PASSAGE PROVIDED section start
Giving Up His Girl

I never had the opportunity to meet my great-grandmother, Laura Grim.  In fact, my father never met his grandmother either; she died twenty-four years before he was even born, after suffering many years with tuberculosis.¹ There isn’t anyone alive in my family who knew her. There are no stories, no pictures… nothing of her at all. In documenting my father’s side, I seriously started with practically no information beyond my grandparent’s names and death dates so every discovery I find is new to all of us in the family.
PASSAGE PROVIDED section end
INSTRUCTIONS FOR THE TASK: In one to three sentences, explain why, according to the passage about Laura Grim, each discovery the writer makes is new to everyone in the family. Work only from the passage about Laura Grim.
SUPPLIED DATA section start
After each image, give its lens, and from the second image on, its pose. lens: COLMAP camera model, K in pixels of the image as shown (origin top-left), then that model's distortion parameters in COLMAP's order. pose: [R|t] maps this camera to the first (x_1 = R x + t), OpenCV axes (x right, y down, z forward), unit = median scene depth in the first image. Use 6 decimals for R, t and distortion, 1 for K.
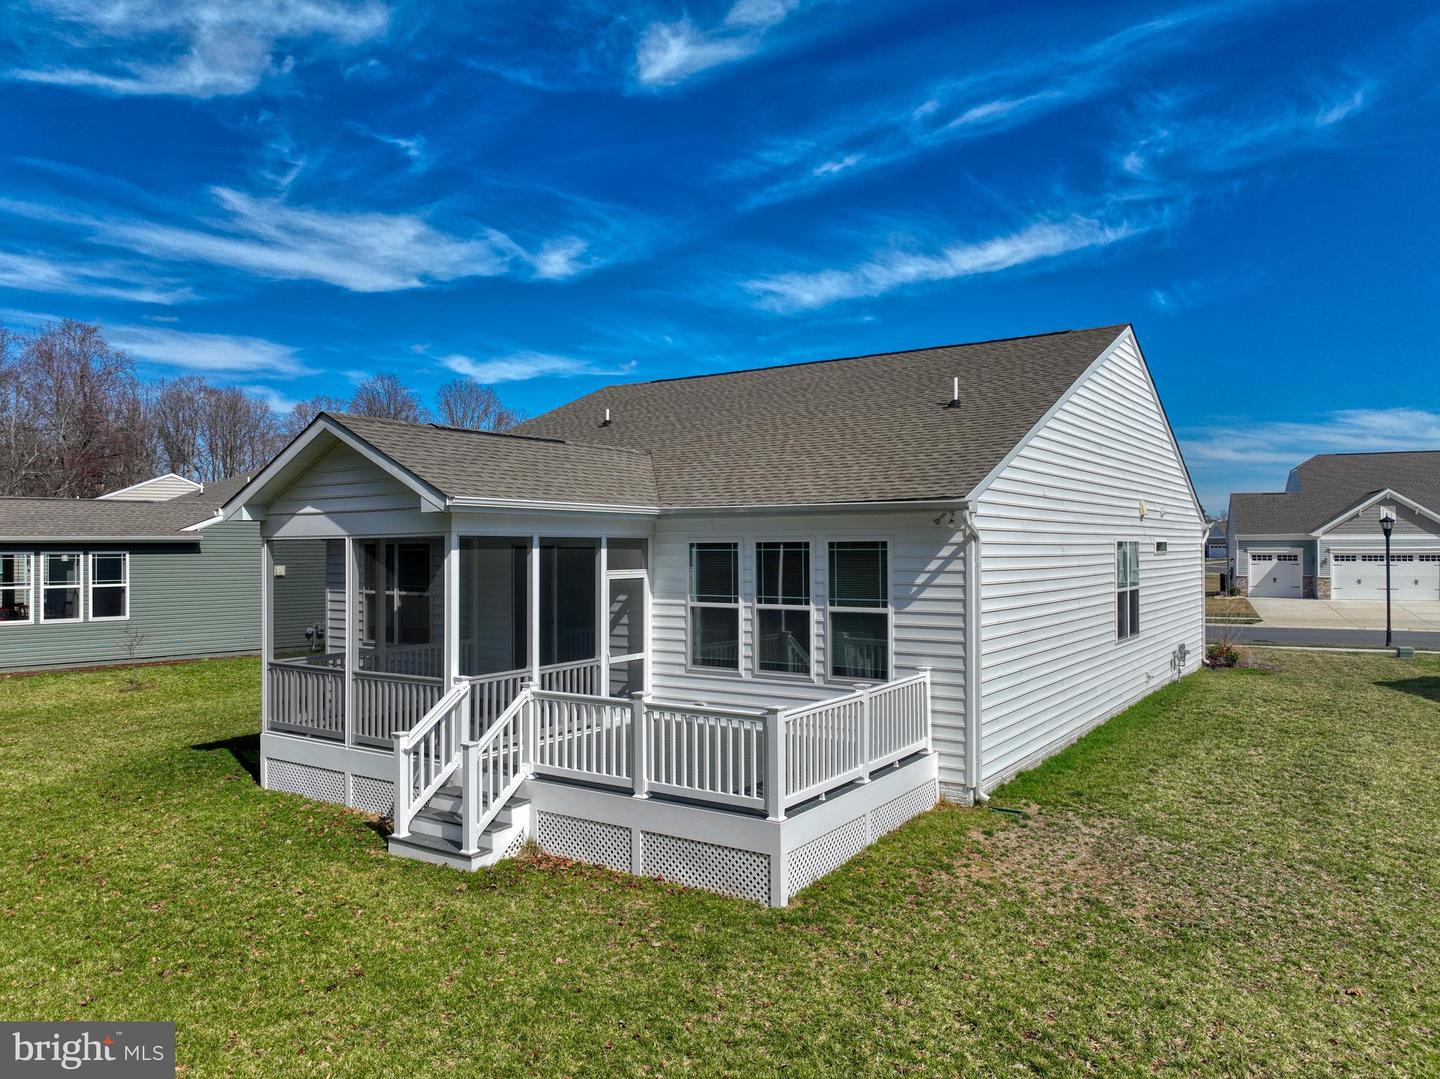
SUPPLIED DATA section end
SOLUTION: No one alive in the family knew Laura Grim, and there are no stories or pictures of her. The writer began documenting the father's side with practically no information beyond the grandparents' names and death dates.